The exact terms of the settlement send $17,981,000 to Oregon to "be used for the benefit of energy consumers." Of this total, up to 12 percent may be used by the Attorney General to offset costs of investigation and the development and implementation of a distribution plan. The settlement will be paid to Oregon over the next 15 - 20 years, depending on the market status of El Paso. However, an initial payment of $5,316,876 will be received shortly after the "closing" of the settlement agreement. The agreement further provides that El Paso may accelerate payment of the remaining value on a prorated basis within the first two years following the closing.

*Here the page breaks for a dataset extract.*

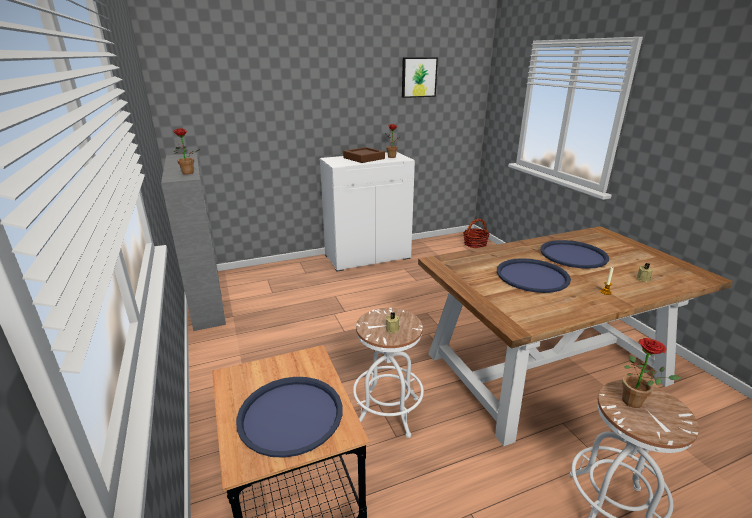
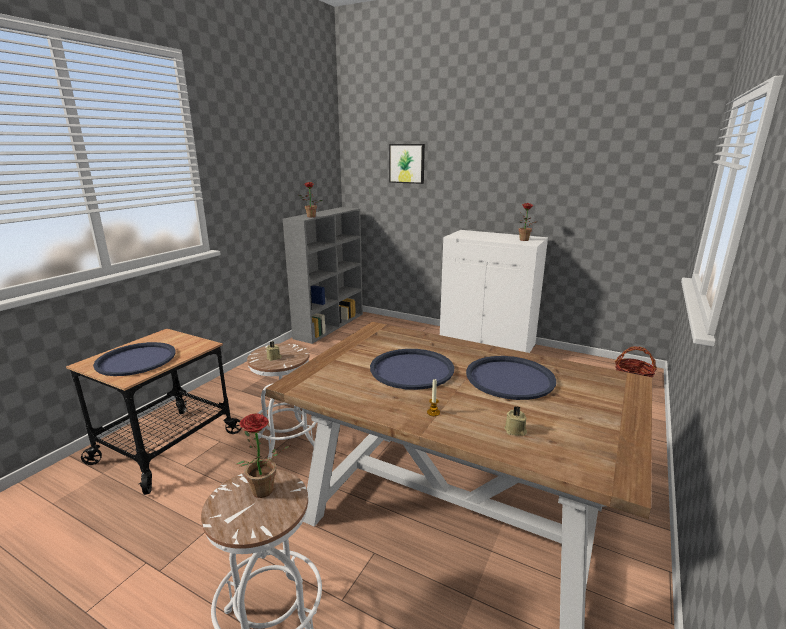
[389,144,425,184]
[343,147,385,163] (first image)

"Today's agreement further validates our assertion that Oregonians were victimized by unscrupulous marketplace tactics during the now infamous West Coast energy crisis," Myers said. "We will never fully repair the damage, but this is another important step in the right direction."
The announcement comes three months after Attorney General Myers announced the distribution of the proceeds from the state's first settlement with the Williams Companies. As with the Williams settlement, Myers anticipates conducting a thorough review of the impact of El Paso's actions in the marketplace prior to announcing the terms for the distribution of the proceeds from the El Paso settlement.
In addition to direct refunds, a significant portion of the overall settlement requires El Paso to drastically reduce the terms of existing natural gas contracts throughout California. The settlement further requires El Paso to cooperate with the continuing investigation by the Attorneys General of Oregon, California and Washington, and establishes a strong antitrust compliance program within the company.